Monday, September 17, 2012

Let's Change the World

Generally speaking, I have always felt misunderstood. I don’t know if everyone feels this way, but I’ve always sensed that most people just don’t get what I am all about. 

When I was growing up, I always said I wanted to go into politics. I think some of my friends in high school thought that this was fueled by narcissism and pride. Twenty years later, when we started Vintage Fellowship, some folks refused to support us, saying (not to my face, of course) that I was being driven by hubris. These kinds of statements hurt, but being misunderstood is a part of life, I guess.

Of course, no one’s motives are completely pure, but I can say with a clear conscience that my motivation - whether to be involved in politics or to pastor churches – has always been a desire to help people. I want my life to make a difference. I want to help to make the world a better place.

That sounds really stupid when you say it out loud.

We make fun of beauty pageant contestants for talking this way. And we roll our eyes at celebrities who use their fame to promote their latest cause. But many of us, maybe all of us, are wired to care about our world and the people in it. We were created for community, and we all have an innate sense of the power of our interconnectedness. Many of us have listened carefully to the internal impulses we sense to do something great with our lives, to live for a purpose greater than ourselves, to make a difference.

Surveys have shown that most journalism students are entering their field because they want to change the world. In the post-Watergate world, shining the light on corruption and telling the untold stories through journalism seems like one of the best ways to do that. Many musicians and artists, photographers and poets have the same motivation, wanting to bring beauty into the ugliness of the world.

I'm not sure I can think of a more noble purpose for a life. Beyond the pursuit of comfort, beyond the rush for new and better and more, beyond the struggle for notoriety and success, there lies something more profound - making a difference in the world - leaving the world a more peaceful, more beautiful, healthier place.

How about you? Do you want to change the world? And what are you doing to make a difference?


1 comment:

A said...

Do I want to change the world? Hell yes. How am I doing so . . . here’s my best answer.

As a Dad. There was a time where people thought I didn’t want to have kids. Actually, I didn’t want to be a crappy parent.

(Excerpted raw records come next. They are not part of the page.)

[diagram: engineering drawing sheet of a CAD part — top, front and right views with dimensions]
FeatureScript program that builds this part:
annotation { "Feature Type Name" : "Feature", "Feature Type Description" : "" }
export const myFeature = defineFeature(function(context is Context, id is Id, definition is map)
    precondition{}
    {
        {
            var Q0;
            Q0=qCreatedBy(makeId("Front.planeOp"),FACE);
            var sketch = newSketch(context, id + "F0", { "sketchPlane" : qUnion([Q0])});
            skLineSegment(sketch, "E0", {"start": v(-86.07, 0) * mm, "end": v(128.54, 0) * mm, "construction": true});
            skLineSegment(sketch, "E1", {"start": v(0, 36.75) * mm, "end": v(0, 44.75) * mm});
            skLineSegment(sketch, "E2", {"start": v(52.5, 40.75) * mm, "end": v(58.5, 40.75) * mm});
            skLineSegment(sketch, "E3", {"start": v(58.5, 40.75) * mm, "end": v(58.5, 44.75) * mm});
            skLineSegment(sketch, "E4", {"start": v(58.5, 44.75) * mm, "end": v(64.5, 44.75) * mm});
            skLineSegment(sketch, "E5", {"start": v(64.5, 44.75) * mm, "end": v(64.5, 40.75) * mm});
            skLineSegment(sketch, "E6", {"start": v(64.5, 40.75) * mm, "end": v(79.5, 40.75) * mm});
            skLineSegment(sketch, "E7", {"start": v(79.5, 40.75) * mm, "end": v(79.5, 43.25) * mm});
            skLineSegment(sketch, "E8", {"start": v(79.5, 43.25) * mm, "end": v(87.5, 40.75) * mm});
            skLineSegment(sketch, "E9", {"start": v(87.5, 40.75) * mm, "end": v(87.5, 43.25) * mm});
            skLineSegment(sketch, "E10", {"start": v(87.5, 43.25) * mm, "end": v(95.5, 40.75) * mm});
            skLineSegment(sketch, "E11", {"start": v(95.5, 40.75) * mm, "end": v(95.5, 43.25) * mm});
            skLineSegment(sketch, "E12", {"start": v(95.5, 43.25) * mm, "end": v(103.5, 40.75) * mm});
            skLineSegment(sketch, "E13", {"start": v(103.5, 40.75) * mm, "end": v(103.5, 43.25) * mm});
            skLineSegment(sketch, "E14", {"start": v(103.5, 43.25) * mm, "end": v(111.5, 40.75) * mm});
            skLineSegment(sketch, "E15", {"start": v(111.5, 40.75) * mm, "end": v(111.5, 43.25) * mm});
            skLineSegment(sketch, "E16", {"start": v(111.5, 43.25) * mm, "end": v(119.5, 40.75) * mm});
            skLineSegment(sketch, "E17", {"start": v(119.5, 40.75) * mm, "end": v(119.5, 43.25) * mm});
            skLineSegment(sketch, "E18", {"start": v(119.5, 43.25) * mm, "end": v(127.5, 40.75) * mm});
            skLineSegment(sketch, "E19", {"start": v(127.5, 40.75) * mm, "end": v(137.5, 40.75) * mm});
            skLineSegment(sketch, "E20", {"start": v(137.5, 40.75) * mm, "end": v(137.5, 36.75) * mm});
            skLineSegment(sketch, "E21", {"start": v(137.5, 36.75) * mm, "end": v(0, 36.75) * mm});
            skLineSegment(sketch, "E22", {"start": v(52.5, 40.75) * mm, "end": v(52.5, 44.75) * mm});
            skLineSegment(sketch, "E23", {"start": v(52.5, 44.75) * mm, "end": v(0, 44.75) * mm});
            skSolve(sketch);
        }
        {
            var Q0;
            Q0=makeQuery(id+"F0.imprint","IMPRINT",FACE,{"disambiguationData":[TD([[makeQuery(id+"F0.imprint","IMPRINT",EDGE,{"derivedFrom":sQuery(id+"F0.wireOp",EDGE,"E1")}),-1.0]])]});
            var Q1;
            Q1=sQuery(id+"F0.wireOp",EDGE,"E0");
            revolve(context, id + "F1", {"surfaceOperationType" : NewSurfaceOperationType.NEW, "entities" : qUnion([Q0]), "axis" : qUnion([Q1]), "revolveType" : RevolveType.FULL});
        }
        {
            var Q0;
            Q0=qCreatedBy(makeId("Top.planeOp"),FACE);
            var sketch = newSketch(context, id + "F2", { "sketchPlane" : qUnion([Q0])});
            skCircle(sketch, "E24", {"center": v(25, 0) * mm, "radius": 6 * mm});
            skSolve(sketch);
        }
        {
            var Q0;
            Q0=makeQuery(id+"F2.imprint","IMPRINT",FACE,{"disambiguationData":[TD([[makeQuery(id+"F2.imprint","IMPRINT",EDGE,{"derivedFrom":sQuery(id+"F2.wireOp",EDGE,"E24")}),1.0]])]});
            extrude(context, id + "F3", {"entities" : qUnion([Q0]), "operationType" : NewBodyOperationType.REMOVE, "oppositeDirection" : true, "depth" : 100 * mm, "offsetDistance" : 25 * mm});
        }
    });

When I was ready, I pushed all in, and now I couldn’t be happier to be Jackson, Lily, and Emma Grace’s Daddy. First I love their Mom and try to serve her every day in ways they can see. Second I try to be present with them when I’m home, spending individual time with each of them somehow every day. I learn from them and hope they learn from me. I try to enjoy every moment I get with them as a precious gift. Helping them grow up to be healthy people who can do something productive in this world should change the world for the better.

As a Business Owner. Feels like CEO’s get a bad rap these days, but I think I can change the world as one. First, I try to take care of those that work for me. I listen, care, and treat them how I wish everyone I’ve ever worked for would have treated me. Second, I serve my customers. Being a good partner, exceeding their expectations, and doing so with integrity is good for business. And last, when business is good, I give. My company will give more money to places like Habitat for Humanity of Washington County, 7 Hills Homeless Shelter, and the Arkansas Children’s Hospital this year than ever before. These places change the world every day, and they need someone to give them money to help them do it. My work every day makes this possible.

As a Church Member. My church may be too big for some, not cool enough for others, but it is home for me. I’ve found it possible to live out all the Biblical imperatives of “church” there. I lead a small group. I can’t be a pastor anymore, but I can shepherd this little group of people as we live life together and bear one another’s burdens. I help with security. Once a month I’m there for 3 ½ hours keeping an eye out so everyone else can go to church and leave their kids with others and all go home safely afterward. I encourage my pastors. It doesn’t take much, an affirming e-mail here, a lunch there, or an opportunity to take the pastor hat off and be themselves over a beer, but I think it means a lot.

I’d say I’ve found a way, after a lot of years of trying and not being very successful, to actually be who I am and change the world every day. Pretty fulfilling.